森林経営管理法案、抱き合わせ部分の怪しさ

この森は所有者の同意なしに伐採してもよい?(筆者撮影)

 今国会で話題の「働き方改革関連法案」。私もざっと目を通したが、この法案の問題は「抱き合わせ」にあるのではないか、と思った。

 

 法案には「同一労働、同一賃金」や「時間外労働上限規制」などわりと納得できる内容も含まれる。これらに反対する野党もいない。が、そこに「裁量労働制」を抱き合わせるからややこしくなる。「裁量労働制」自体の善し悪しはともかく、施行すれば本来の意図を無視して使われるのは目に見えるからだ。なぜ抱き合わせるのか。賛成しやすいものと一緒にしたら反対意見を削げるからか、と勘繰りたくなる。

 

 それと同じ筋の悪さを感じるのが、森林経営管理法案だ。こちらも自民党の了承を得られたから今国会に出される予定だが、マイナーなので知らない人も多いだろう。だが林業界では、結構この話題で賑わっている。

 

 この法案の狙いをごく簡単に説明すれば、森林所有者が積極的に管理しない(できない)森林に対して市町村が「経営管理権」を設定し、さらに「経営管理実地権」を設定した業者に委託するというものだ。

 

 森林所有者も、林業が儲からなくなり、住まいも都市部に移り、世代交代などもあれば、自分の所有する森林を持て余すケースはよくある。結果、放置して荒廃するに任せる。もし森林の地元で道を通したい、間伐したい……などの要望が出ても面倒だから無視する。そうすると手をつけようがない。そこで、所有権と管理(利用)権を分離して所有者に代わって森林を整備しようというのが大意と見ている。

 

 ここだけなら、私も賛同する。もともと以前から利用権の分離は唱えてきた。所有者に任せきりにするのではなく、誰か請け負える専門家がいるのなら活用するのもよい。

 もちろん、子細に見ると問題も感じる。とくに市町村がその森林を「意欲と能力のある業者」に委託するという点は怪しい。何を持って森林経営の「意欲がある」「能力がある」業者と認定するのか。

 おそらく伐採搬出する意欲と能力を想定しているのだろうが、それは森林経営ではない。本来の森林経営は、植林から長い期間(最低でも60年)世話をし続けて、収穫(主伐)したら次世代の森づくりを計画して……という持続性が肝心だが、他人の森でこれほど長期間森を預かる意欲と能力を持つ業者はどれだけいるのか。伐採後は投げ出しても罰則があるわけでもない。欧米ならフォレスターと呼ばれる公的な専門家が関わるが……。

  

 だが、もっと怪しい項目がある。上記の内容は、基本的に所有者の同意を経て行うものだが、実は森林所有者が同意しなくても可能とする条文があるのだ。仮に所有者が森林を委託することに同意しなくても、市町村の勧告や知事の裁定によって所有者から森林を取り上げて勝手に「経営管理」してもよいというものだ。(管理期間は50年)

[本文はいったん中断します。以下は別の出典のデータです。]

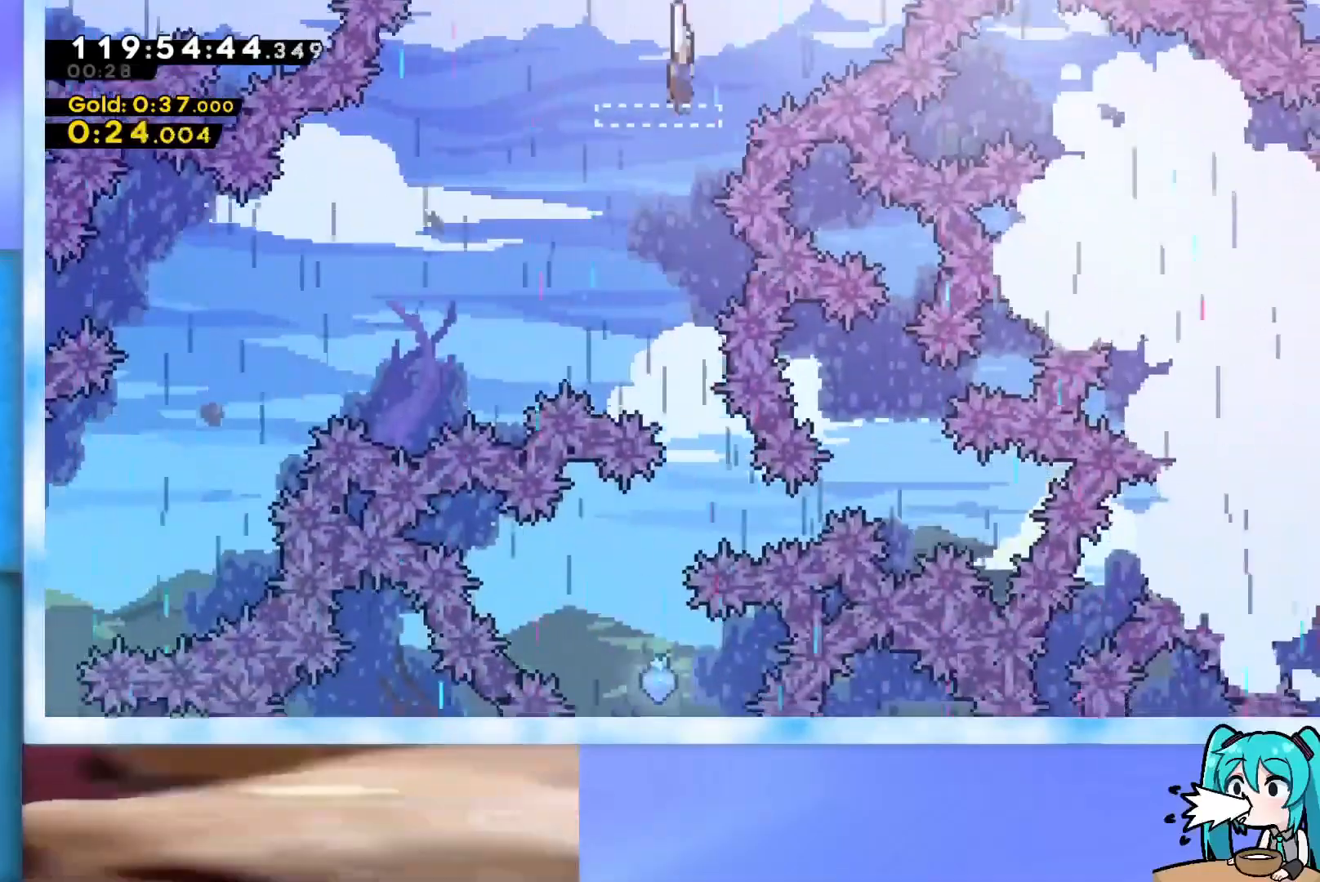
{"keys": ["down"], "events": [[351, "left", "down"], [451, "left", "up"]]}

 いくら60年の伐期が来たと言われても、私の森は100年生まで育てたい、この山に道を入れたら崩れると地質を知っての反対なのかもしれない。あるいは一切人の手を入れず天然林にもどすと考える所有者もいるかもしれない。だが同意しなくても伐採したり道を入れたりすることが可能なのである。

 一方で「災害等防止措置命令」もあって、危険と判断された森林は所有者の同意がなくても市町村が伐採などの命令を出し委託できる。こちらはわかるのだが……。

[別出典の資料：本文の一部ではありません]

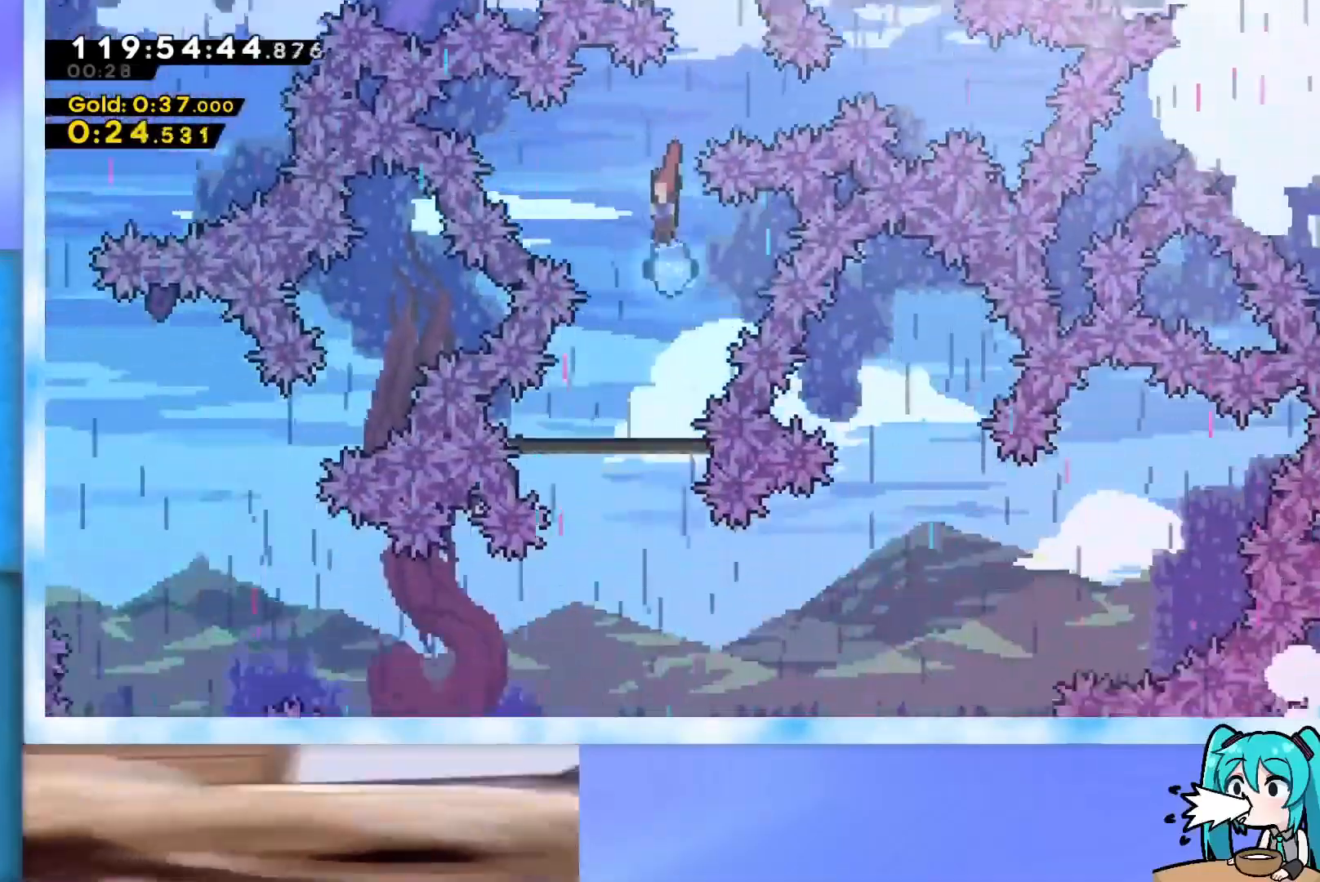
{"keys": ["dash", "right"], "events": [[317, "down", "up"], [317, "right", "down"], [367, "dash", "down"]]}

 さらに条件が悪くて経営を委託されても赤字になると業者がしり込みする森林には、森林環境税を財源に補助金を注ぎ込むというのだから、何がなんでも木を伐りたいのかと思ってしまう。

 

 さすがに市町村も、同意なしで無理にやらないだろう、この項目は所有者不明などの場合だという声もある。だが、法律にあえて同意なしでも可能という条項を入れることは「いざとなれば伝家の宝刀を抜けるんですよ」と脅しをかけられるということだ。 

  

 森林経営管理法案は、所有権と管理権を分離することで森林の整備を進めやすくしようという理念を、所有者の意志を無視しても伐採して儲けるぞ、という筋の悪い目的と抱き合わせている。

 裁量労働制も、本人の意志を優先することを前提にしているが、それが信用ならないから反対意見が続出している。同じことを森林がらみの法案でもやろうとしているように思えてならない。